[Extracted data entries]
+--
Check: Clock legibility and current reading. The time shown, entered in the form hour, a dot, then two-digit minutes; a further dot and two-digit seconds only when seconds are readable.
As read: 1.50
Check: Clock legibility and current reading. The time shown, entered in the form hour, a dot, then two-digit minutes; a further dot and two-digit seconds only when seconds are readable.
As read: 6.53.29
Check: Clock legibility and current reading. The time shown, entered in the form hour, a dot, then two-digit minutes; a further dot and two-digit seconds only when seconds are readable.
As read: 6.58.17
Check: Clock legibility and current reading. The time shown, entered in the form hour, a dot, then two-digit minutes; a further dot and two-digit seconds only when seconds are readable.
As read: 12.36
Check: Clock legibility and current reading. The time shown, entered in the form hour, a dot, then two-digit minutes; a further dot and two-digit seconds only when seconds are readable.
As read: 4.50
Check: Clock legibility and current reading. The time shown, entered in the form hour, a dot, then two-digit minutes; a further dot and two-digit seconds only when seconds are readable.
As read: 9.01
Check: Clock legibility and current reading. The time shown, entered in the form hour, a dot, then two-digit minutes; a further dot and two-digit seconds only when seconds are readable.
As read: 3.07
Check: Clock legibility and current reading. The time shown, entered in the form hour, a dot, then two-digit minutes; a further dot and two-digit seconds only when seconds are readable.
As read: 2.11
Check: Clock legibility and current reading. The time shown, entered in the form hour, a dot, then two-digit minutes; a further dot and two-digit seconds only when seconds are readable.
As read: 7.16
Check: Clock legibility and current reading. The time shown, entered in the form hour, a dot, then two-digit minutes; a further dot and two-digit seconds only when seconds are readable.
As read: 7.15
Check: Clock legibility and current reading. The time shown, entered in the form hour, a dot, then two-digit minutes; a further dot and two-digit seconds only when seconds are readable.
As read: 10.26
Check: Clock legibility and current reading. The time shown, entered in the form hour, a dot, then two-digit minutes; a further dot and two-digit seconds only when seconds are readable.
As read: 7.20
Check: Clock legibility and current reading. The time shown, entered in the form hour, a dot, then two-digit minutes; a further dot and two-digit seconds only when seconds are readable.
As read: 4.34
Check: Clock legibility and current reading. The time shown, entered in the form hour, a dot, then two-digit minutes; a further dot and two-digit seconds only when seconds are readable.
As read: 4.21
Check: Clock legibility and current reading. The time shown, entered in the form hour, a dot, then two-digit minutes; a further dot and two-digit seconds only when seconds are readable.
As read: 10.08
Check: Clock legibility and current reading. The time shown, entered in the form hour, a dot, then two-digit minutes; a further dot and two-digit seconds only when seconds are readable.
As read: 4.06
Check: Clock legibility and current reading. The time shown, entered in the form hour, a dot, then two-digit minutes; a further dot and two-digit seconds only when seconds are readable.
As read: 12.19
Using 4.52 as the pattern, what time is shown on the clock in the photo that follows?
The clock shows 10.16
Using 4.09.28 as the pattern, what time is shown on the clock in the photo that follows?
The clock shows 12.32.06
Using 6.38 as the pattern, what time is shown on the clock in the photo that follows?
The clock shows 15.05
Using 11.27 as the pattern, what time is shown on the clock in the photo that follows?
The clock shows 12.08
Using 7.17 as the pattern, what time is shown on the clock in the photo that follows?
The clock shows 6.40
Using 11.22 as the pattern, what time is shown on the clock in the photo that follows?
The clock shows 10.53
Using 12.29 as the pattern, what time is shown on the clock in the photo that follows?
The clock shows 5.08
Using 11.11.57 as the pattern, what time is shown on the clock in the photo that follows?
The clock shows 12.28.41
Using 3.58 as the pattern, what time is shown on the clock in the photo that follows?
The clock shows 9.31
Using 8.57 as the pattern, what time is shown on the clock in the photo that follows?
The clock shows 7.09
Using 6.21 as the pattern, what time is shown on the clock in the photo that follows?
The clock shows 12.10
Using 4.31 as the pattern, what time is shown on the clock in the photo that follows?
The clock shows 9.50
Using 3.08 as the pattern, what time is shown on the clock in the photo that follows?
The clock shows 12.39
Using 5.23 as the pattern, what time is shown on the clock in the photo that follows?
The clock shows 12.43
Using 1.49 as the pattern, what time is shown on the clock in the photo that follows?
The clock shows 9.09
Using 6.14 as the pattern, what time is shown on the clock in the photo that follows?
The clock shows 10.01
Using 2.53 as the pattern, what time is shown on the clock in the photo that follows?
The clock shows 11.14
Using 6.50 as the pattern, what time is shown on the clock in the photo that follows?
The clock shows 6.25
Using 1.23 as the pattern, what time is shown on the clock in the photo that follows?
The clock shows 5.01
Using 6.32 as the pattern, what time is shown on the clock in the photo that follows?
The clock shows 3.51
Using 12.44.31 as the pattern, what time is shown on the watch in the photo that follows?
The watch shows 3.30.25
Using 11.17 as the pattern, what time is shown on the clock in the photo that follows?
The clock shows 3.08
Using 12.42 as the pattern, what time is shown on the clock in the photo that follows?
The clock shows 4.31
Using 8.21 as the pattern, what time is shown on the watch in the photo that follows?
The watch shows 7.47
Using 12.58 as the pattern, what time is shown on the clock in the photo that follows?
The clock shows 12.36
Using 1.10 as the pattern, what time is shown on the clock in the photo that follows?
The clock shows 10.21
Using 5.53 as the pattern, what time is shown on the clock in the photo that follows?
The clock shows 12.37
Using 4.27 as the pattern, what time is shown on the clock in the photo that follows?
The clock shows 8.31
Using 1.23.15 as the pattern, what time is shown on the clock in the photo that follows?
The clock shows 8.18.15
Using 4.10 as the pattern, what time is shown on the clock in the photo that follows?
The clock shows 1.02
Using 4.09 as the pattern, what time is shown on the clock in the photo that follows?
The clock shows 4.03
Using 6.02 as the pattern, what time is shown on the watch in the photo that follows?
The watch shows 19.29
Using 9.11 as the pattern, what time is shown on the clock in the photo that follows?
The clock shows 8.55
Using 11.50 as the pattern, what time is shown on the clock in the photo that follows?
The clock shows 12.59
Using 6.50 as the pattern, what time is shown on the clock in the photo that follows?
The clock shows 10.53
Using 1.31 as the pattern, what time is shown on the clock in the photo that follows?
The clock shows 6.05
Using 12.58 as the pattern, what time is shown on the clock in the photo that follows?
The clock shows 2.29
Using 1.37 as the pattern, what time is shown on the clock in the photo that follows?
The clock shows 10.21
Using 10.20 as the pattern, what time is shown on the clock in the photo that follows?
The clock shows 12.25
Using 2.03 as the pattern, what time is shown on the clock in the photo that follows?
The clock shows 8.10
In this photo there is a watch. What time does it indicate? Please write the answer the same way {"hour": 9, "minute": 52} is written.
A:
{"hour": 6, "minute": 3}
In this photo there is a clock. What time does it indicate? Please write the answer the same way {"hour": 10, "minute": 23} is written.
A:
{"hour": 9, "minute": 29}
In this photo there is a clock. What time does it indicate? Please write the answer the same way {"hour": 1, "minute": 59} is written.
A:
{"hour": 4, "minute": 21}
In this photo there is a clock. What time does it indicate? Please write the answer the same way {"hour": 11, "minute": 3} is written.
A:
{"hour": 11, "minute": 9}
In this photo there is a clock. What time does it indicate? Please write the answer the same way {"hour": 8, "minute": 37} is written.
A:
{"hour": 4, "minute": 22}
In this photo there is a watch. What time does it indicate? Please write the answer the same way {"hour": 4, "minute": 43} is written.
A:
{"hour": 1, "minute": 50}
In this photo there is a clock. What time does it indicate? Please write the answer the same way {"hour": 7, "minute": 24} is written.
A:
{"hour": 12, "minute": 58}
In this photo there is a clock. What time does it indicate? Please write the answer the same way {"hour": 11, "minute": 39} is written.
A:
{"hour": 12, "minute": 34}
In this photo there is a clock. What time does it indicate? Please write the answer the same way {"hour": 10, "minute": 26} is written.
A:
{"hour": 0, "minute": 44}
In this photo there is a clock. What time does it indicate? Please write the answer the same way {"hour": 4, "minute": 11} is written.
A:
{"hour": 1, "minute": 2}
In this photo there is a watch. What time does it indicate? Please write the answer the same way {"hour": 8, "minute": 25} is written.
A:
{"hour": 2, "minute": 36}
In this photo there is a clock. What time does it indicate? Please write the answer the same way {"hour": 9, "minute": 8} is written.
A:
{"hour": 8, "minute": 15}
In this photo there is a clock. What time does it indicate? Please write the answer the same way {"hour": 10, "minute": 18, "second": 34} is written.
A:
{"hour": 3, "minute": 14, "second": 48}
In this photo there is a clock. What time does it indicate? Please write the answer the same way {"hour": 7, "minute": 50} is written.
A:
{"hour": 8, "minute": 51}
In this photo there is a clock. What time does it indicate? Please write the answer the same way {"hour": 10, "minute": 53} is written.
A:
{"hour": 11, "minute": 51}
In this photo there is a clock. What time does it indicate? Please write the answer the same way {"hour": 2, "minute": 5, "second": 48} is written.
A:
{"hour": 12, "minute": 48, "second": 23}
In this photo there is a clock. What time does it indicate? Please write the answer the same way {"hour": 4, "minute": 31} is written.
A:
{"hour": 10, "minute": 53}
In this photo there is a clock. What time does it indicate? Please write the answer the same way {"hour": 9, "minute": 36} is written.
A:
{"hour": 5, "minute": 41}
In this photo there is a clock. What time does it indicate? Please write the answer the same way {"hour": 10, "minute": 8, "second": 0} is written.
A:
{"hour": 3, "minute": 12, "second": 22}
+--
Rewrite the lines starting at the one containing "Using 1.37 as" and ending at the one containing "The clock shows 8.10" as a JSON list of strings, one string per line, with any blank lines left out.

**Response below:**
[
  "Using 1.37 as the pattern, what time is shown on the clock in the photo that follows?",
  "The clock shows 10.21",
  "Using 10.20 as the pattern, what time is shown on the clock in the photo that follows?",
  "The clock shows 12.25",
  "Using 2.03 as the pattern, what time is shown on the clock in the photo that follows?",
  "The clock shows 8.10"
]